Ils sont de tous les continents, de tous les archipels, de toutes les parties de la « Mater Dolorosa », notre effraïque et pathétique Terre en panne, en souffrance et en pénitence.

Ces Étonnants Voyageurs, durant 25 années, venaient de près, de tout près, de loin, de très loin et de partout. Ils paraissaient étranges, insolites, mélancoliques, joyeux, sereins, excités,
contradictoires.
À côté de quelques timides au visage hermétique, supposément ceux-là qui allaient recevoir leur baptême de feu littéraire, beaucoup d’autres s’agitaient, visiblement dérangeants, apparemment extravagants, ouvertement inclassables.

Mais tous étaient là pour l’événement majeur. La bamboche annuelle de Saint-Malo sous la baguette orchestrale de Michel Le Bris, l’exceptionnel explorateur des mondes en mutation où l’on retrouve des savanes, des vallées, des montagnes, des récifs, des grottes et des labyrinthes à travers l’humaine géographie des mutants de la Culture.

C’est vrai qu’il y avait d’autres personnages importants dans l’équipage. Mais, le gouvernail vibrait d’abord entre les mains expertes de Michel Le Bris, commandant et chef d’orchestre incomparable.

Tous les Étonnants Voyageurs, les nouveaux autant que les anciens, communiaient, sourdement, muettement, intelligemment. Et même leur silence impliquait le partage des paroles imprononçables. Avec, au fond de leurs yeux, parfois inquiets et curieux, des rêves de livres, ivres et libres.
Des livres édités, invisibles, secrets ou déjà connus, avec des centaines et des milliers de pages tapageusement folles et belles.

On aurait parié sur les doigts du diable que tous ces Étonnants Voyageurs trimbalaient des baluchons, des sacs, des colis, des mallettes et des valises contenant ouvrages et bagages variés. Avec des souvenirs d’avions turbulents, d’autobus aux mille couleurs et de TGV gourmands.

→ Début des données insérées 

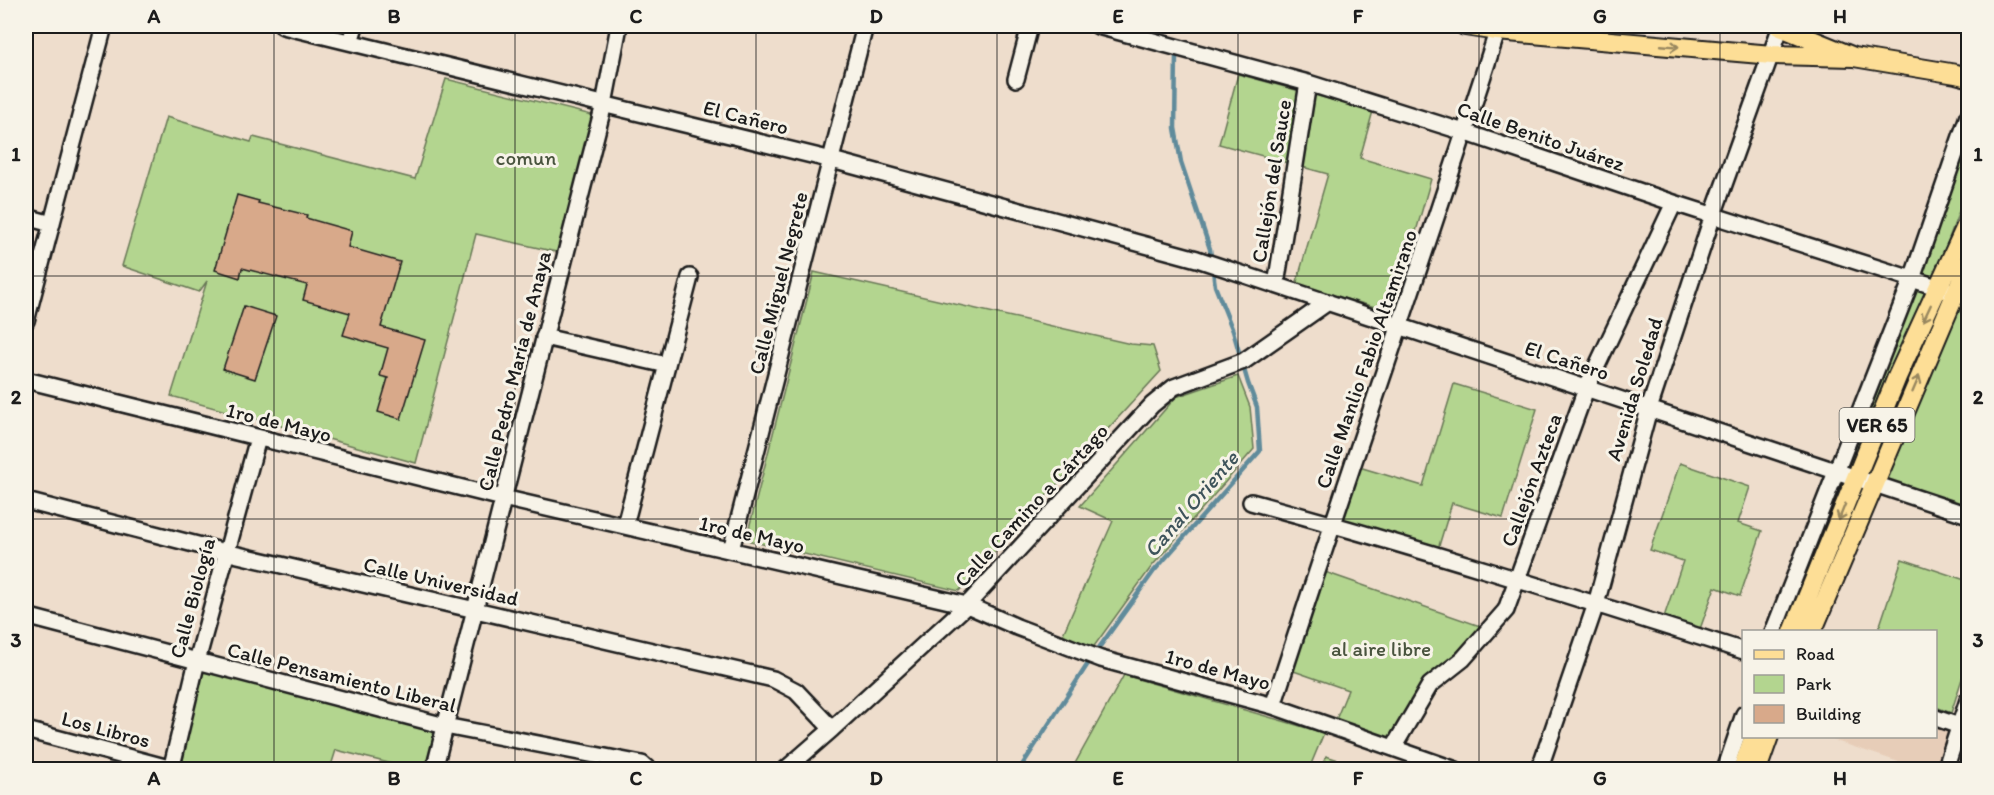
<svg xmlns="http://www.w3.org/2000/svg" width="1994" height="795" font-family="Itim,sans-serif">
<rect width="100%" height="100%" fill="#edc"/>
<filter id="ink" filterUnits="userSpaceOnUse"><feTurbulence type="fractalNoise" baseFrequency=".0167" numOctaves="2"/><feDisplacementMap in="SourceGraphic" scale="12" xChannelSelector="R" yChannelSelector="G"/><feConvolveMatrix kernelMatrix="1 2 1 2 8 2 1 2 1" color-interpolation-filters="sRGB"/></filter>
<g filter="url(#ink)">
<path fill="#e7cdb8" d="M1936 721 1956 728 1942 769H1920L1824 737 1936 736Z"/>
<path fill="#b3d58f" stroke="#687856" stroke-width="1.5" d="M1238 74 1373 111 1360 158 1431 179 1393 312 1296 285 1328 174 1219 144Z
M446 79 596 116 561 253 476 234 416 463 171 396 207 281 199 292 122 266 166 117 251 142 253 137 415 179Z
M1968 106V187L1932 284 1913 278Z
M814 272 1131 344 1153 346 1161 371 959 591 746 540Z
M1913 280 1931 287 1853 475 1839 470Z
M1959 298 1968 301V514L1882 485Z
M1238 376 1250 407 1254 449 1152 566 1092 649 1063 634 1113 521 1080 506 1176 397Z
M1454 384 1537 409 1503 518 1452 503 1438 549 1343 520 1359 467 1423 486Z
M1680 463 1750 487 1738 523 1762 531 1740 596 1715 587 1700 629 1664 617 1683 561 1650 550Z
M1836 474 1851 479 1793 631 1773 632Z
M1902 559 1968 581V660L1951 713 1936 707V632L1878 631Z
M1322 571 1483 627 1424 684 1391 742 1335 722 1348 690 1288 669Z
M201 667 436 731 426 769H413L336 750 330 769 201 770 182 765Z
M1124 675 1324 733 1309 769H1072Z
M1326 756 1357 766 1355 769H1321Z"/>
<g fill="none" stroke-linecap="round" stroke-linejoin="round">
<path stroke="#608b9b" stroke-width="4.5" d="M1184 28 1185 26
M1019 770 1093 656 1154 571 1260 451 1257 407 1248 383 1233 331 1215 286 1210 249 1181 162 1175 128 1176 54"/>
</g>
<path fill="#d8a98a" stroke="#1c1c1c" stroke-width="1.5" d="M237 195 259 201 258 203 307 215 306 218 352 231 348 247 400 262 381 327 425 340 401 419 378 412 388 378 380 376 388 348 343 335 350 313 303 300 307 285 242 268 240 278 215 270Z
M244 306 276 316 255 379 223 369Z"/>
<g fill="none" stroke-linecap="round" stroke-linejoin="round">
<g stroke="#1c1c1c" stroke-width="20">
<path id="minor" d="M283 26 832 160 1197 259 1968 515
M1098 26 1308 83 1464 132 1674 203 1968 297
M350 42 355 26
M1016 79 1030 26
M26 217 52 224
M1276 285 1308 83
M26 321 104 26
M544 337 667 365
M26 380 503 498 967 605 1017 627 1101 659 1273 706 1456 770
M26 501 225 552 773 679 796 691 832 729
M1251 502C1417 547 1580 599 1744 651
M625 525 690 277
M731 550 865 26
M26 616 445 726 642 764 649 770
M1773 632 1912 279 1968 116
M1273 706C1346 479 1426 253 1499 26
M1936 718 1968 729
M26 730 176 770
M1393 748 1430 685 1463 659 1506 610 1586 389 1674 203
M171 770 197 661 258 438
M434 770 604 104 619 26
M785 770 832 729 967 605 1152 405 1174 387 1244 361 1328 302
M1539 770 1596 604 1649 409 1713 215 1781 26
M1725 770 1744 714
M1945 770 1968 700"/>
</g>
<g stroke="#1c1c1c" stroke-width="22">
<path id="major" d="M1465 26 1497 31 1772 55 1854 57
M1778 26 1854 57 1956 74 1968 77
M1793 632 1897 377 1968 222
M1812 632 1968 264
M1742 770 1754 736
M1757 770 1769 736"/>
</g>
<use href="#minor" stroke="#f7f3e8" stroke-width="15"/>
<use href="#major" stroke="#fdde96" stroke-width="18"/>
</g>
<defs><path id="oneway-shaft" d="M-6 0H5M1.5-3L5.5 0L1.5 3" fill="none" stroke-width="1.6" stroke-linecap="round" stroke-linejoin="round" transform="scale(1.5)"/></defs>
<g stroke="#98875f">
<use href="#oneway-shaft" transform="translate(1670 46) rotate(5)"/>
<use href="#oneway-shaft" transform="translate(1927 313) rotate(115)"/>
<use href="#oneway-shaft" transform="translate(1916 384) rotate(-67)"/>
<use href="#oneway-shaft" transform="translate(1842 512) rotate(112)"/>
</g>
</g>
<path fill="none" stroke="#1c1c1c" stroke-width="1.5" stroke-opacity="0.55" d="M274 26V770M515 26V770M756 26V770M997 26V770M1238 26V770M1479 26V770M1720 26V770M26 276H1968M26 519H1968"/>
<g text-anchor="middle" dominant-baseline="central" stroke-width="6" stroke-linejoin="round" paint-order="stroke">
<rect fill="#f7f3e8" stroke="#5e5c59" stroke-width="1.5" x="1839.5" y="408" width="75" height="34" rx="4.5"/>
<g font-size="20" font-weight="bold" fill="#1c1c1c">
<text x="1877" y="425">VER 65</text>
</g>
<g font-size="21" fill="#1c1c1c" stroke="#f7f3e8">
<text transform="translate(746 117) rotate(14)">El Cañero</text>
<text transform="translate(1541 136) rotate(19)">Calle Benito Juárez</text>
<text transform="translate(1271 181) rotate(-81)">Callejón del Sauce</text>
<text transform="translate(778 283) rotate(-76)">Calle Miguel Negrete</text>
<text transform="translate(1366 359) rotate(-71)">Calle Manlio Fabio Altamirano</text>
<text transform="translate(1567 360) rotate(18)">El Cañero</text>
<text transform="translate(514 371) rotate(-76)">Calle Pedro María de Anaya</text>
<text transform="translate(1634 389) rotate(-73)">Avenida Soledad</text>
<text transform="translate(279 422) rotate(14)">1ro de Mayo</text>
<text transform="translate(1531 480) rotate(-70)">Callejón Azteca</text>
<text transform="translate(1031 505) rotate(-47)">Calle Camino a Cártago</text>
<text transform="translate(752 534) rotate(13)">1ro de Mayo</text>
<text transform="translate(441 581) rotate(13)">Calle Universidad</text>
<text transform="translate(192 598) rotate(-75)">Calle Biología</text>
<text transform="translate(1218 669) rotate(15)">1ro de Mayo</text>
<text transform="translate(342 677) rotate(14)">Calle Pensamiento Liberal</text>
<text transform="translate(106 729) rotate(15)">Los Libros</text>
</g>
<g font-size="21" fill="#49543e" stroke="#f7f3e8">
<text x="526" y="157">comun</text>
<text x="1381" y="648">al aire libre</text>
</g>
<g font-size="22" font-style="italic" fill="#3e545b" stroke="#f7f3e8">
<text transform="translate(1191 504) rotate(-49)">Canal Oriente</text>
</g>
</g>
<rect width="1994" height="795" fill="none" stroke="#f7f3e8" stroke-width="66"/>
<rect x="1742" y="630" width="195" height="108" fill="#f7f3e8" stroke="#9f9d96" stroke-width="1.5"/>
<rect x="1754" y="650" width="30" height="9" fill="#fdde96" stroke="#9f9d96" stroke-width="1.5"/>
<text x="1796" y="660" font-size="18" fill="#1c1c1c">Road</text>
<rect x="1754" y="675" width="30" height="18" fill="#b3d58f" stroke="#9f9d96" stroke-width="1.5"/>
<text x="1796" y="690" font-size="18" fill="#1c1c1c">Park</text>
<rect x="1754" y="705" width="30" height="18" fill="#d8a98a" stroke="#9f9d96" stroke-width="1.5"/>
<text x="1796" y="720" font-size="18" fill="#1c1c1c">Building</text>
<rect x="33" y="33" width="1928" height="729" fill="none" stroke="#1c1c1c" stroke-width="2"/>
<g font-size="20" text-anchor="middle" font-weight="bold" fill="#1c1c1c">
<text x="154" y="23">A</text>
<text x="394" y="23">B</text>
<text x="636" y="23">C</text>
<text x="876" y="23">D</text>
<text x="1118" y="23">E</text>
<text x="1358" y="23">F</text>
<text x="1600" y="23">G</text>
<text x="1840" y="23">H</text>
<text x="16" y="161">1</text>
<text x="1978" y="161">1</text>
<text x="16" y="404">2</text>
<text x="1978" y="404">2</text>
<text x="16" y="647">3</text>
<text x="1978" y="647">3</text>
<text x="154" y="785">A</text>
<text x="394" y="785">B</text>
<text x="636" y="785">C</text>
<text x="876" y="785">D</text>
<text x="1118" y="785">E</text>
<text x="1358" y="785">F</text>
<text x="1600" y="785">G</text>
<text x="1840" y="785">H</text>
</g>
</svg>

Ces Étonnants Voyageurs se rendaient tous en un lieu commun où se tiendrait le Festival des feux imaginaires, celui de Saint-Malo, rendez-vous annuel des dieux brasseurs de mythes, de signes et de symboles dans une prodigieuse boulinerie de soleil doré, de pluie éphémère, de planètes vertigineuses et d’étoiles en soûlaison de magie. Une vraie boulangerie de fictions, de contes, de poèmes et d’anecdotes inoubliables.

Étonnants Voyageurs ! Une immense galaxie de pensées, de fantasmes, d’illusions et d’images dans un tournoiement époustouflant. Une irrésistible tourbillonnerie de corps surchauffés intellectuellement à l’intérieur d’un vortex de chants, de paroles, de gestes en partage, de métaphores brûlantes et de cris lumineux.

Saint-Malo, par son Festival, chante, danse, va, revient, voyage, ralentit, piaffe, repart, accélère sa vitesse et nous propulse dans l’INFINI IMAGINAIRE en expansion !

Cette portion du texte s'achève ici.